Он надел пенсне, сел и задрал вверх ноздри. Анфиса нервно дышала, наблюдая за его лицом. По углам стояли волк, и зайцы, и зверушки.
– Н-да!.. – протянул он, перекинул ногу на ногу и заюлил носком начищенного сапога. Он вспомнил про свой письменный донос Прохору, ему стало обидно за себя и стыдно.
Анфиса вопросительно подняла брови.
– В порядке вещей, – неискренне сказал он.
– Как это в порядке?! Какой же это порядок?
– Н-да-а... – загадочно вновь протянул Шапошников.
– Господь с ним! – махнула она рукой и опустила голову.
Он потрогал свой нос и искоса поглядел на высокую, под голубой кофточкой, грудь Анфисы. Ему хотелось и помучить Анфису, окатить ее холодным словом, и сказать ей самое заветное. Но почему он так всегда теряется перед этой простой женщиной? Неужели власть красоты так сильна, так обаятельна? Он провел ладонью по большой лысине своей и, вздохнув, проговорил:
– А как вы смотрите на жизнь? – и тут же выругал себя за глупый вопрос свой.
Не раздумывая, ответила:
– Да очень просто, Шапкин. Ни жемчугов, ни парчей мне не надо. А вот посидеть бы с милым на ветке, как птицы сидят, да попеть бы песен... И так – всю жизнь. И ничего мне, Шапочка, мил-дружок, не надо больше. Так бы и сидеть все рядком, пока голова не закрутится. А тут упасть оземь и... смерть.
Шапошников чуть прищурил глаза и придвинул свой стул к ней вплотную.
– Это романтика, наивная фантазия, мечта, – сказал он.

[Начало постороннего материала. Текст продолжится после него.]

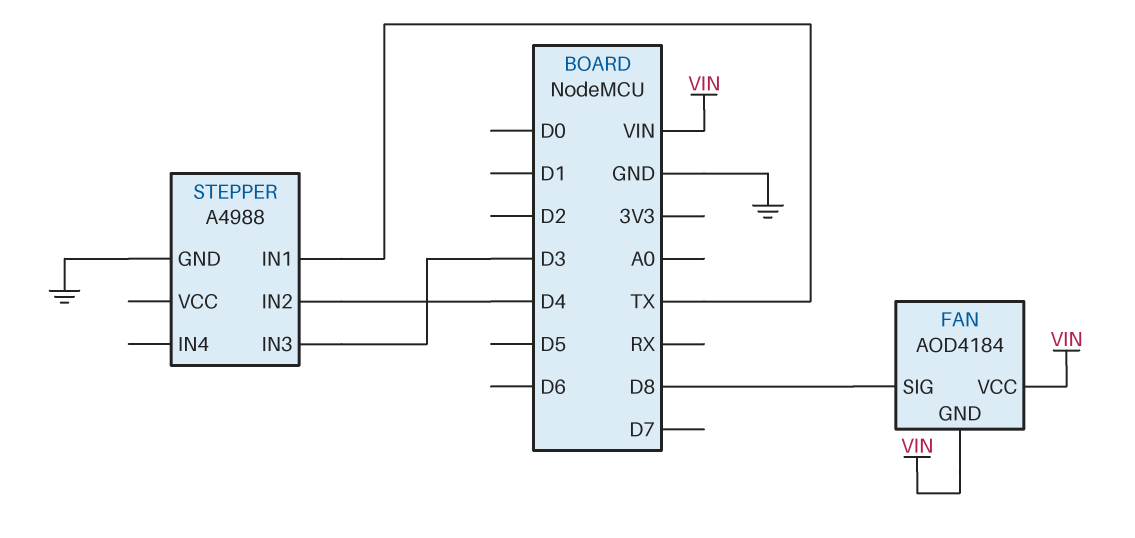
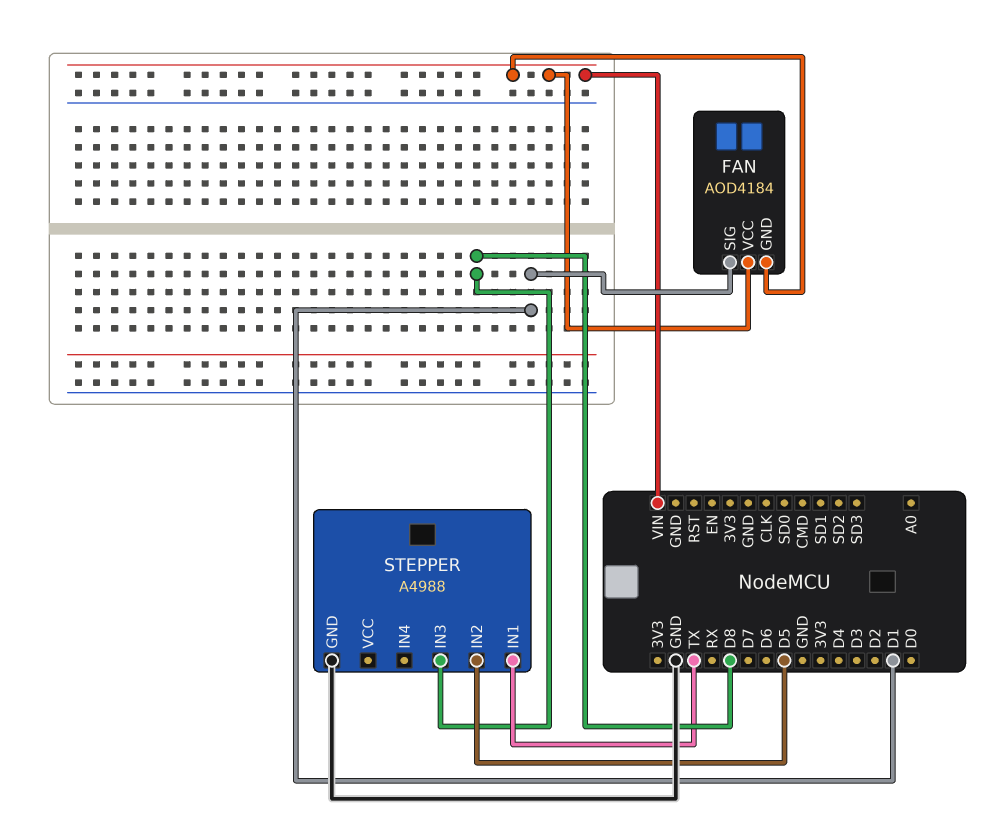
FAN pin SIG: D8 -> D1
STEPPER pin IN2: D4 -> D5
STEPPER pin IN3: D3 -> D8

Анфиса резко отодвинула свой стул.
– А я и другая, ежели хочешь. – И она загадочно, как-то пугающе заулыбалась. – Во мне и другой человек сидит, Шапочка. Ух, тот шершавый такой! Тот человек с ножом.
– С ножом? – нервно замычал Шапошников.
– Денег ему давай, сладкого вина ему давай, золота! Жадный очень, зверь. Иной раз он чрез мои глаза глядит... Боюсь. – Анфиса шептала сквозь стиснутые зубы и зябко передергивала плечами.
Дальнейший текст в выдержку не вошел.